*** The input ***

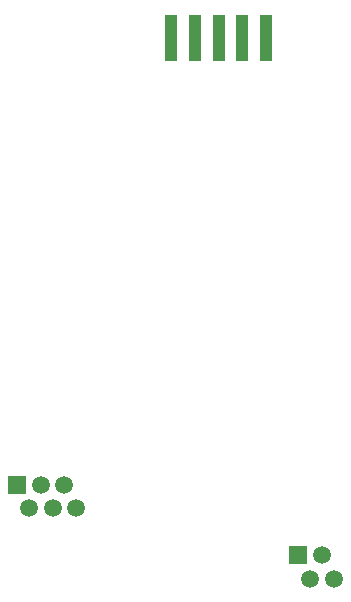
<source format=gbr>
%TF.GenerationSoftware,KiCad,Pcbnew,7.0.8-7.0.8~ubuntu22.04.1*%
%TF.CreationDate,2023-10-21T10:39:40-04:00*%
%TF.ProjectId,DDRN_Hardware,4444524e-5f48-4617-9264-776172652e6b,rev?*%
%TF.SameCoordinates,Original*%
%TF.FileFunction,Soldermask,Bot*%
%TF.FilePolarity,Negative*%
%FSLAX46Y46*%
G04 Gerber Fmt 4.6, Leading zero omitted, Abs format (unit mm)*
G04 Created by KiCad (PCBNEW 7.0.8-7.0.8~ubuntu22.04.1) date 2023-10-21 10:39:40*
%MOMM*%
%LPD*%
G01*
G04 APERTURE LIST*
%ADD10R,1.000000X4.000000*%
%ADD11R,1.500000X1.500000*%
%ADD12C,1.500000*%
G04 APERTURE END LIST*
D10*
%TO.C,J8*%
X141700000Y-76200000D03*
X139700000Y-76200000D03*
X137700000Y-76200000D03*
X135700000Y-76200000D03*
X133700000Y-76200000D03*
%TD*%
D11*
%TO.C,J5*%
X120647500Y-114025000D03*
D12*
X121647500Y-116025000D03*
X122647500Y-114025000D03*
X123647500Y-116025000D03*
X124647500Y-114025000D03*
X125647500Y-116025000D03*
%TD*%
D11*
%TO.C,J4*%
X144437500Y-119995000D03*
D12*
X145437500Y-121995000D03*
X146437500Y-119995000D03*
X147437500Y-121995000D03*
%TD*%
M02*

</source>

***

Nothing but the records, restated word for word and stripped of images, belongs in the answer.

<source format=gbr>
%TF.GenerationSoftware,KiCad,Pcbnew,7.0.8-7.0.8~ubuntu22.04.1*%
%TF.CreationDate,2023-10-21T10:39:40-04:00*%
%TF.ProjectId,DDRN_Hardware,4444524e-5f48-4617-9264-776172652e6b,rev?*%
%TF.SameCoordinates,Original*%
%TF.FileFunction,Soldermask,Bot*%
%TF.FilePolarity,Negative*%
%FSLAX46Y46*%
G04 Gerber Fmt 4.6, Leading zero omitted, Abs format (unit mm)*
G04 Created by KiCad (PCBNEW 7.0.8-7.0.8~ubuntu22.04.1) date 2023-10-21 10:39:40*
%MOMM*%
%LPD*%
G01*
G04 APERTURE LIST*
%ADD10R,1.000000X4.000000*%
%ADD11R,1.500000X1.500000*%
%ADD12C,1.500000*%
G04 APERTURE END LIST*
D10*
%TO.C,J8*%
X141700000Y-76200000D03*
X139700000Y-76200000D03*
X137700000Y-76200000D03*
X135700000Y-76200000D03*
X133700000Y-76200000D03*
%TD*%
D11*
%TO.C,J5*%
X120647500Y-114025000D03*
D12*
X121647500Y-116025000D03*
X122647500Y-114025000D03*
X123647500Y-116025000D03*
X124647500Y-114025000D03*
X125647500Y-116025000D03*
%TD*%
D11*
%TO.C,J4*%
X144437500Y-119995000D03*
D12*
X145437500Y-121995000D03*
X146437500Y-119995000D03*
X147437500Y-121995000D03*
%TD*%
M02*

</source>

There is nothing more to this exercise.